Facioscapulohumeral muscular dystrophy (FSHD) is the third most common hereditary muscular dystrophy, manifesting as muscular weakness and wasting. FSHD is slowly progressive, initially affecting facial, shoulder, and proximal upper limb muscles and continuing to lower limb muscles.
Dr Massimo Ganassi and Professor Peter Zammit, from the School of Basic & Medical Biosciences, have published new findings on a protein that may help to counteract muscle damage in FSHD in Frontiers in Cell and Developmental Biology.
It is suspected that the root cause of FSHD is a genetic mutation leading to the uncontrolled accumulation of the toxic protein DUX4, which irreversibly hampers muscle function by causing muscle cell death. However, how DUX4 alters muscle health at molecular level is not yet clear, limiting scientists’ ability to develop tailored treatment for FSHD.

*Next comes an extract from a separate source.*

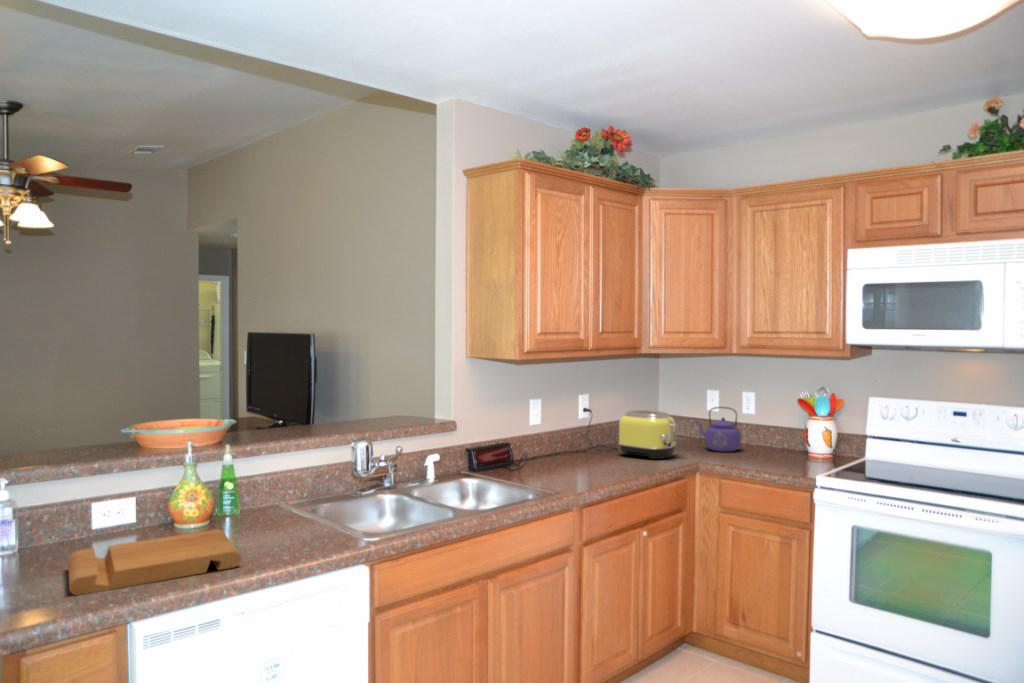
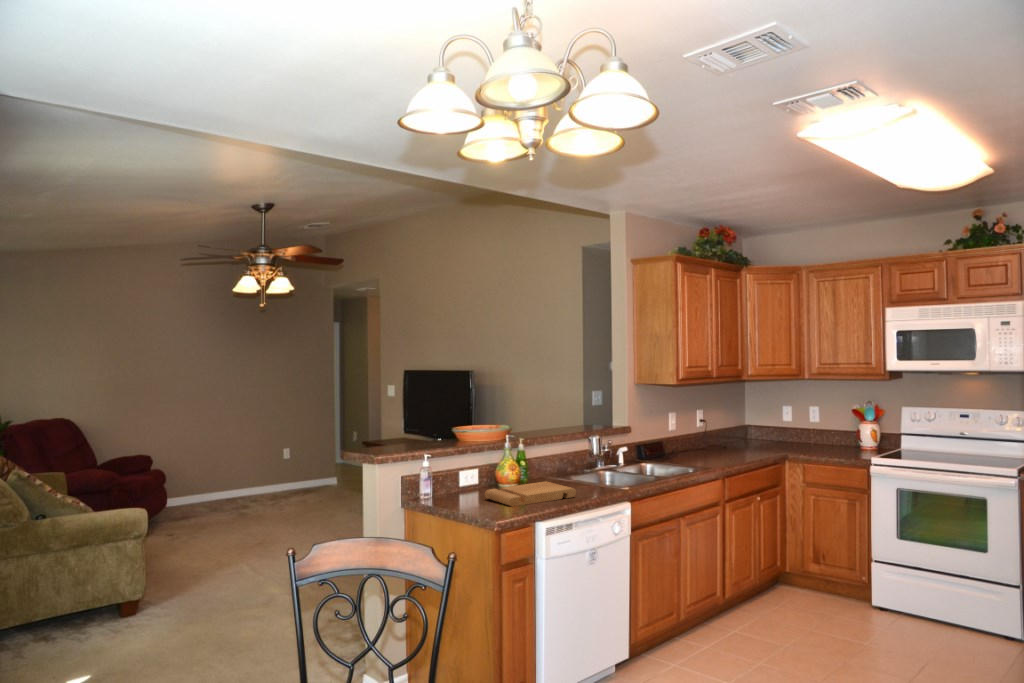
kettle: present [696,407,741,452] -> none [778,416,813,448]
toaster: present [618,410,677,460] -> none [728,419,771,452]

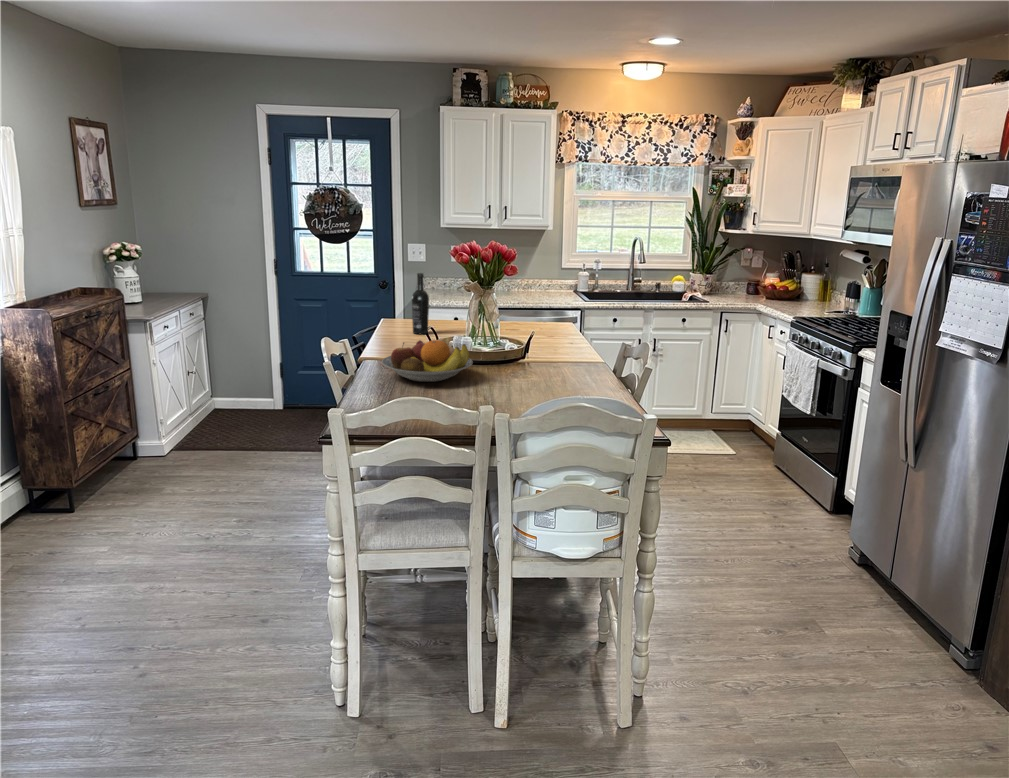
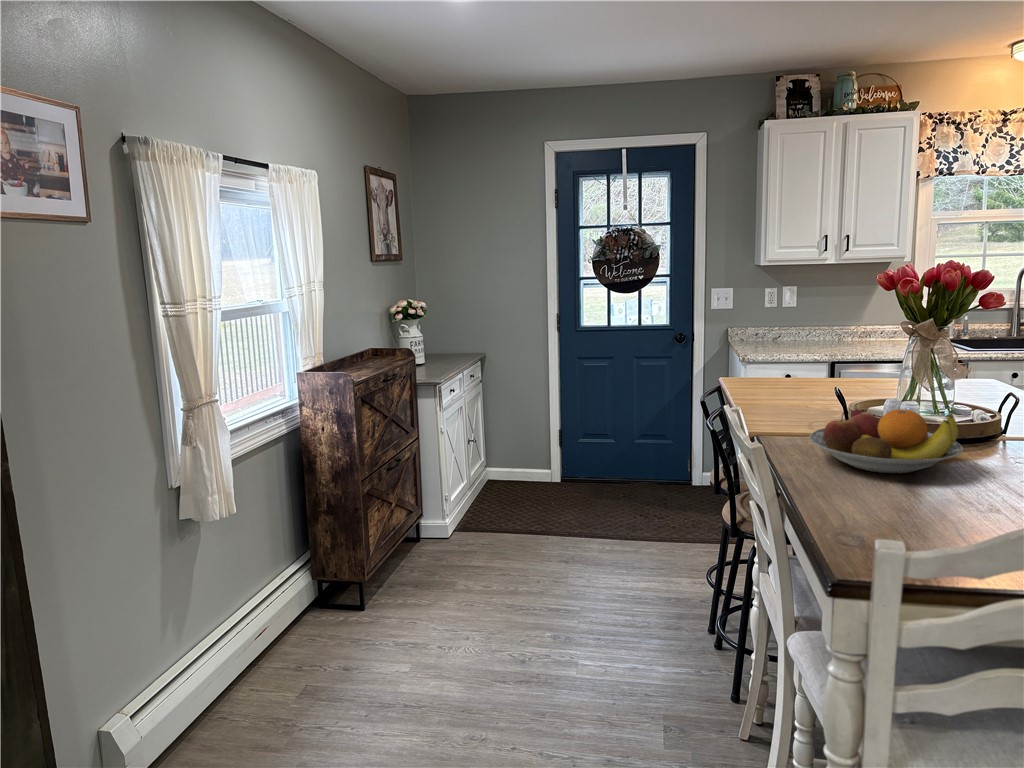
wine bottle: present [412,273,429,334] -> none [782,317,807,398]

In addition, much preclinical and clinical endeavor is directed at suppressing ongoing DUX4 activation as a therapy, but DUX4 is notoriously difficult to detect in both FSHD muscle cells and muscle biopsies from patients. As a result, identification of alternative approaches to block effects of DUX4-mediated toxicity remains an urgent priority.
Ganassi and Zammit have discovered that DUX4c, a protein highly similar to DUX4 but not toxic, is able to antagonise and reduce DUX4’s damaging effect in muscle cells, providing an alternative way to tackle FSHD.
The study also reveals that DUX4 damages muscle by disrupting WNT/β-CATENIN, a cellular signalling that must be usually finely tuned. The study shows that restoration of correct signalling, via drug treatment, also strongly reduces DUX4 toxicity and improves the viability of patient-derived cells.
These findings provide insights into the pathology in patients, indicating a molecular cause of the declining muscle function observed in FSHD, and provides possible alternative therapies to lessen disease progression.
Driven by these findings the authors are now investigating other molecular signallings that are altered in the pathology, with an aim to better understand the causes of FSHD and contribute to developing alternative therapeutic treatments that tackle specific molecular dysfunction.
The full paper, ‘Antagonism Between DUX4 and DUX4c Highlights a Pathomechanism Operating Through β-Catenin in Facioscapulohumeral Muscular Dystrophy’ is published in Frontiers in Cell and Developmental Biology.’